What needs to be done | Transcribe the listing in full, word for word; pictures do not belong in the copy.

Given data |
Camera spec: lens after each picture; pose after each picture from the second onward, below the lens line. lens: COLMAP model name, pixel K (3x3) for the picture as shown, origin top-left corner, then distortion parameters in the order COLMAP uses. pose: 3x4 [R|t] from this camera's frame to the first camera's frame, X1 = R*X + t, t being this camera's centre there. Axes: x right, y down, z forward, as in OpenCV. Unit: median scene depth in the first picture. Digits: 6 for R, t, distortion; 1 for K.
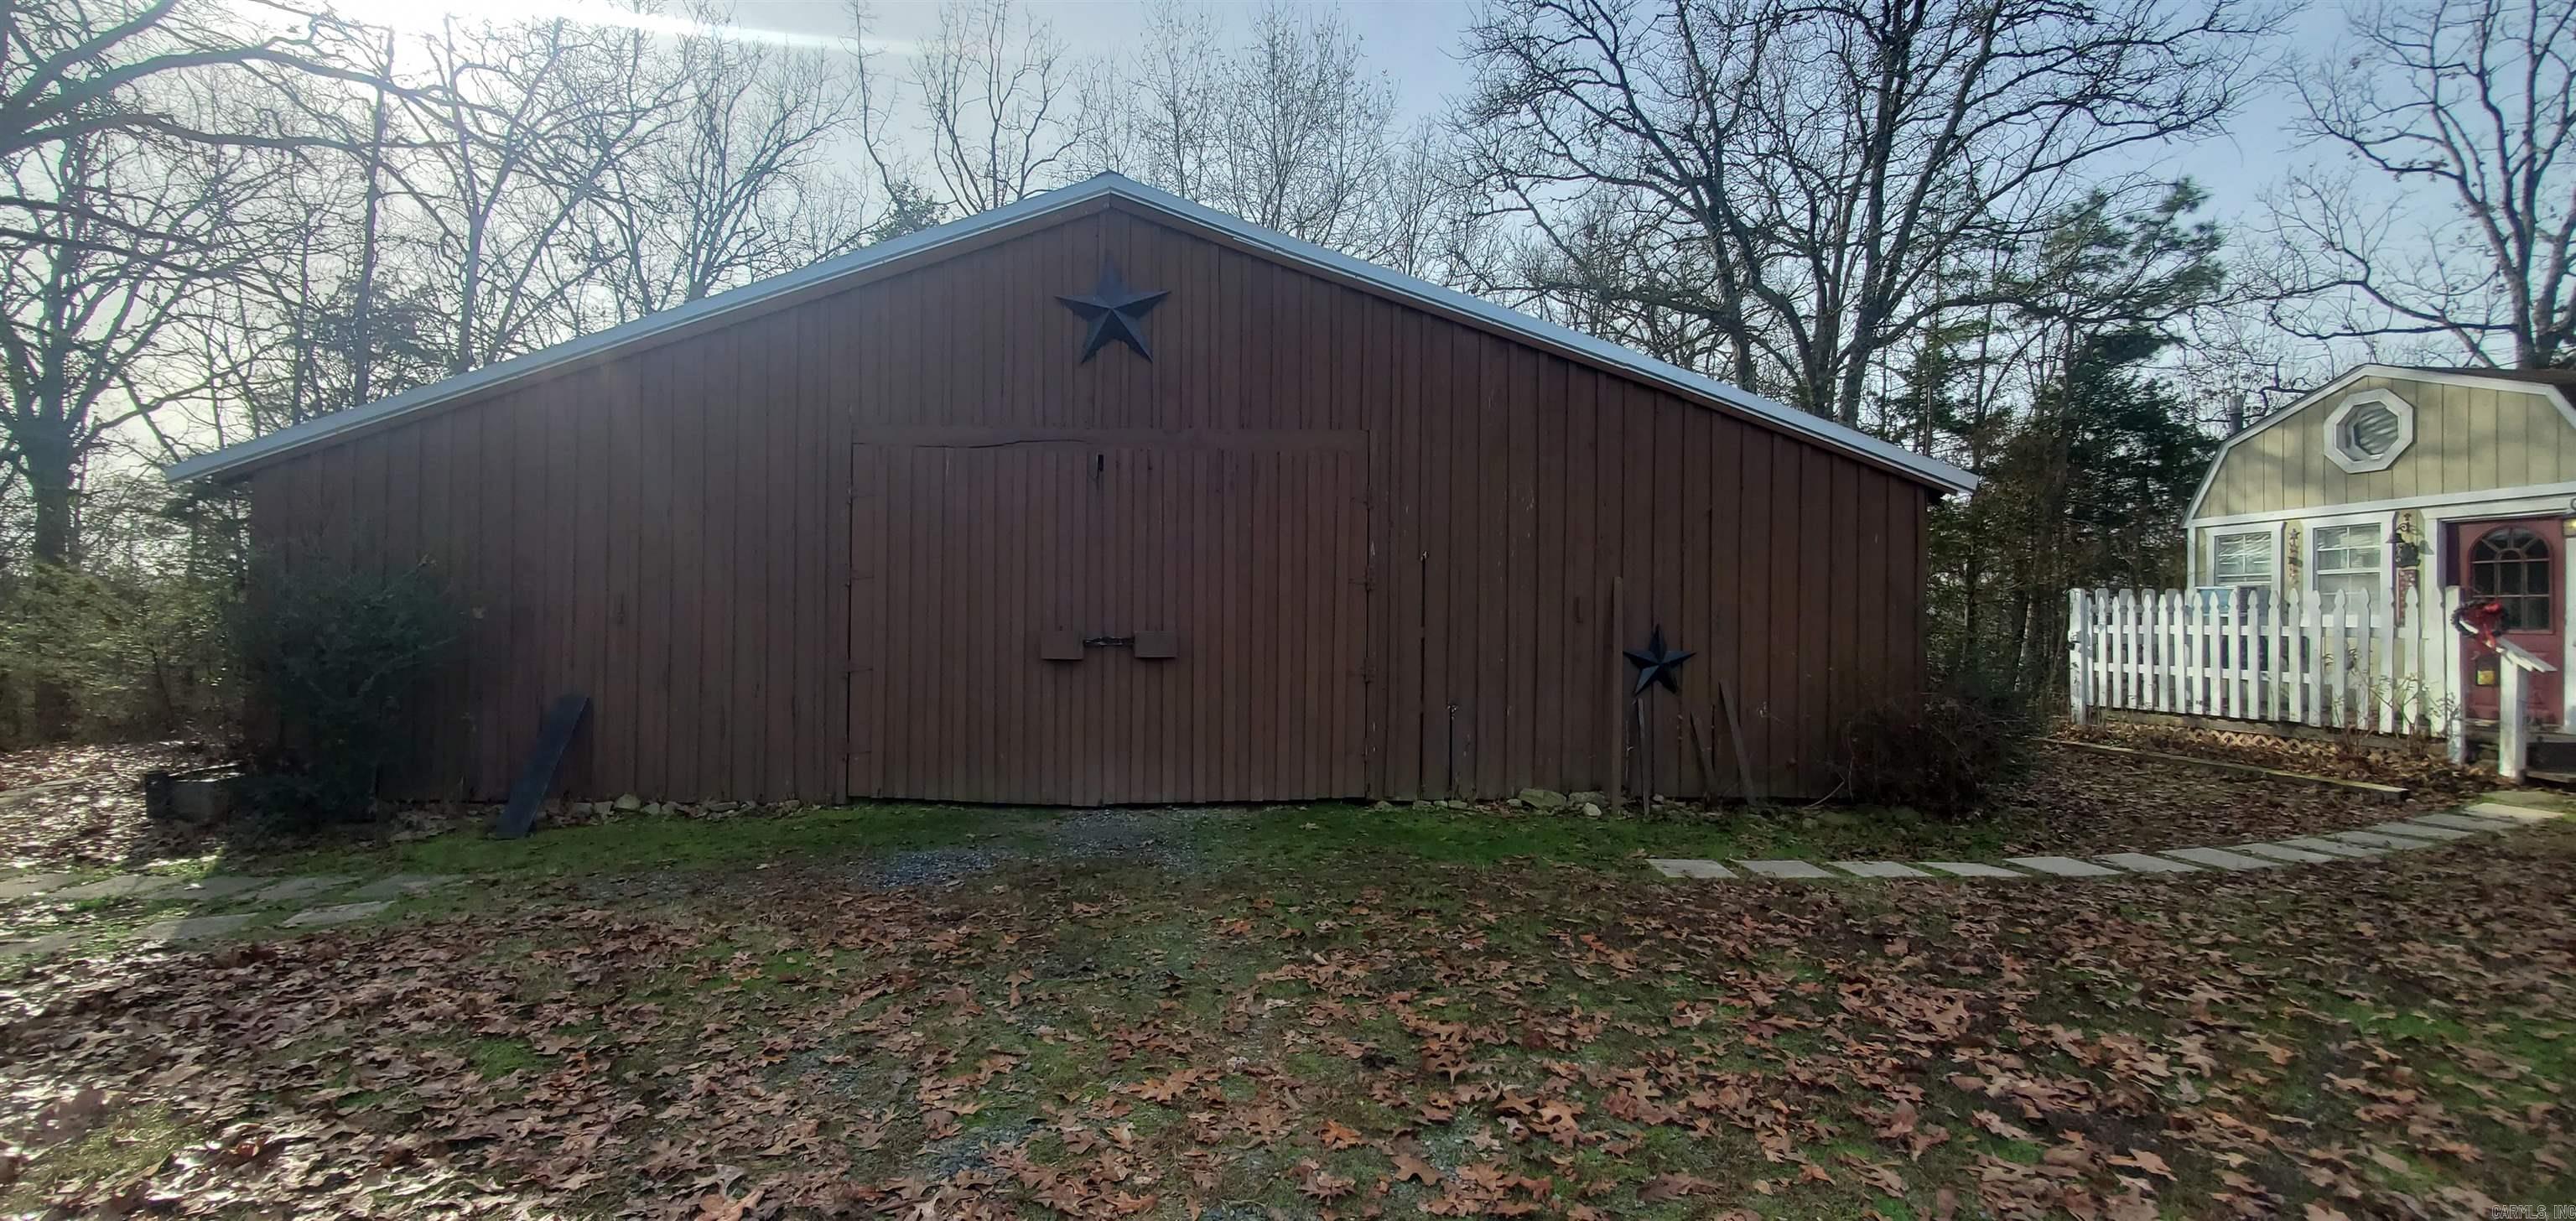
lens RADIAL K [[1021.2, 0, 1286.7], [0, 1021.2, 607.7], [0, 0, 1]] dist [0.000474, -0.000423]
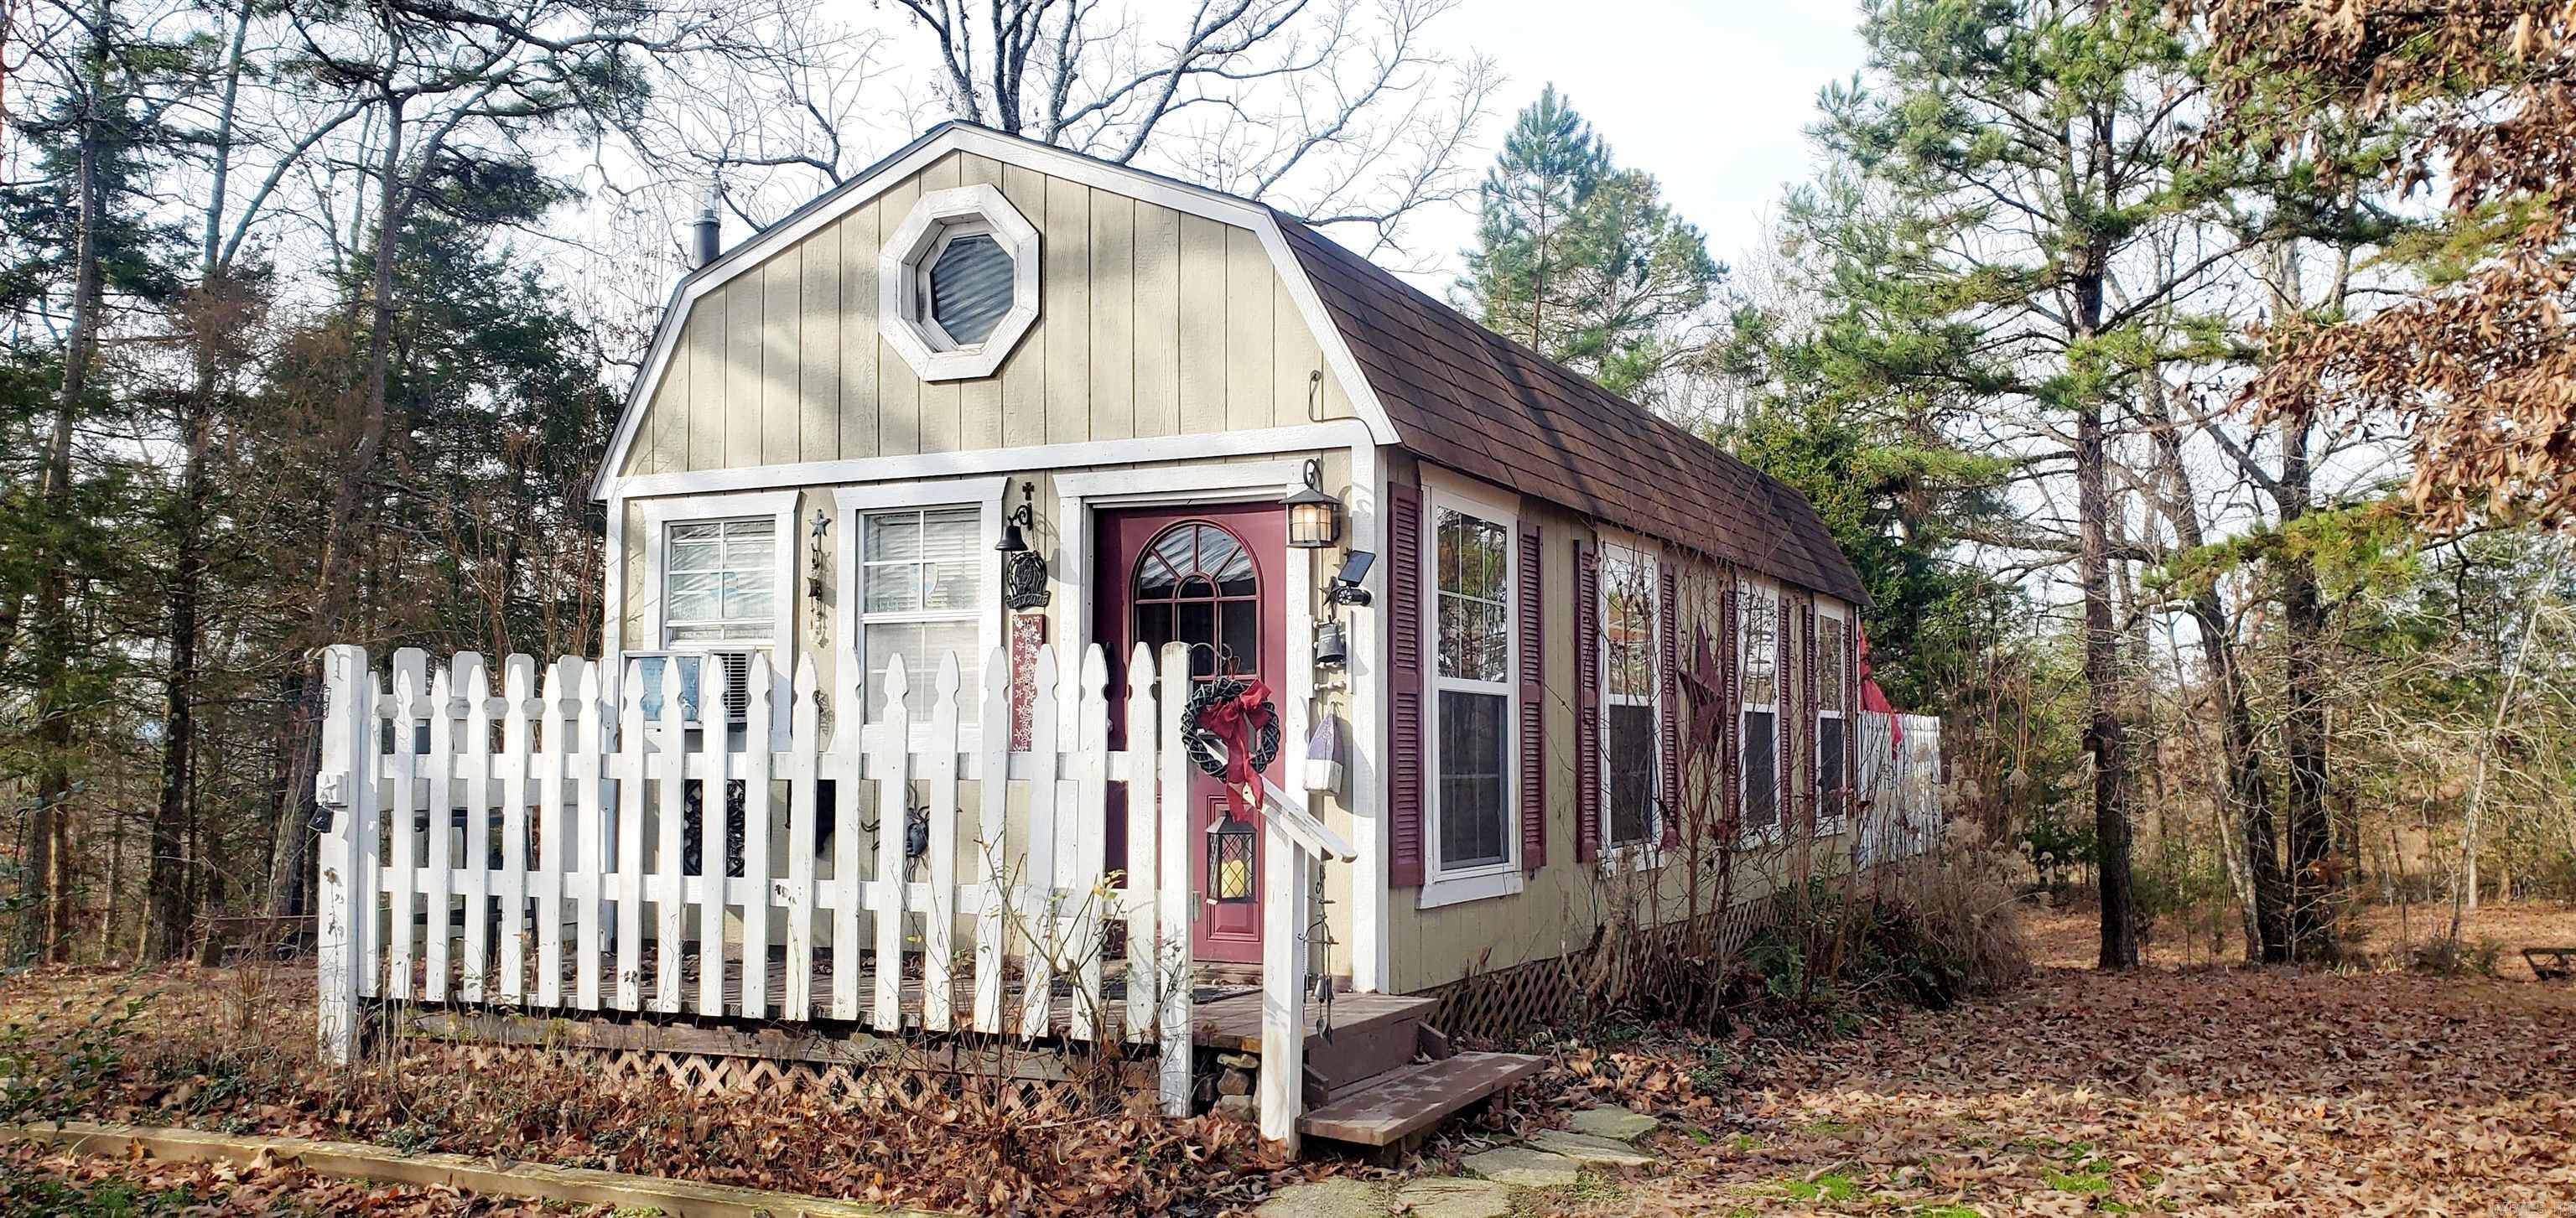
lens RADIAL K [[2028.2, 0, 1287.4], [0, 2028.2, 610.7], [0, 0, 1]] dist [0.007628, 0.003194]
pose [[0.487721, 0.049832, 0.871576, 0.372194], [-0.001211, 0.998407, -0.056405, 0.007129], [-0.872998, 0.026454, 0.487005, 0.439866]]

Solution for this problem |
Camera spec: lens after each picture; pose after each picture from the second onward, below the lens line. lens: COLMAP model name, pixel K (3x3) for the picture as shown, origin top-left corner, then distortion parameters in the order COLMAP uses. pose: 3x4 [R|t] from this camera's frame to the first camera's frame, X1 = R*X + t, t being this camera's centre there. Axes: x right, y down, z forward, as in OpenCV. Unit: median scene depth in the first picture. Digits: 6 for R, t, distortion; 1 for K.
lens RADIAL K [[1021.2, 0, 1286.7], [0, 1021.2, 607.7], [0, 0, 1]] dist [0.000474, -0.000423]
lens RADIAL K [[2028.2, 0, 1287.4], [0, 2028.2, 610.7], [0, 0, 1]] dist [0.007628, 0.003194]
pose [[0.487721, 0.049832, 0.871576, 0.372194], [-0.001211, 0.998407, -0.056405, 0.007129], [-0.872998, 0.026454, 0.487005, 0.439866]]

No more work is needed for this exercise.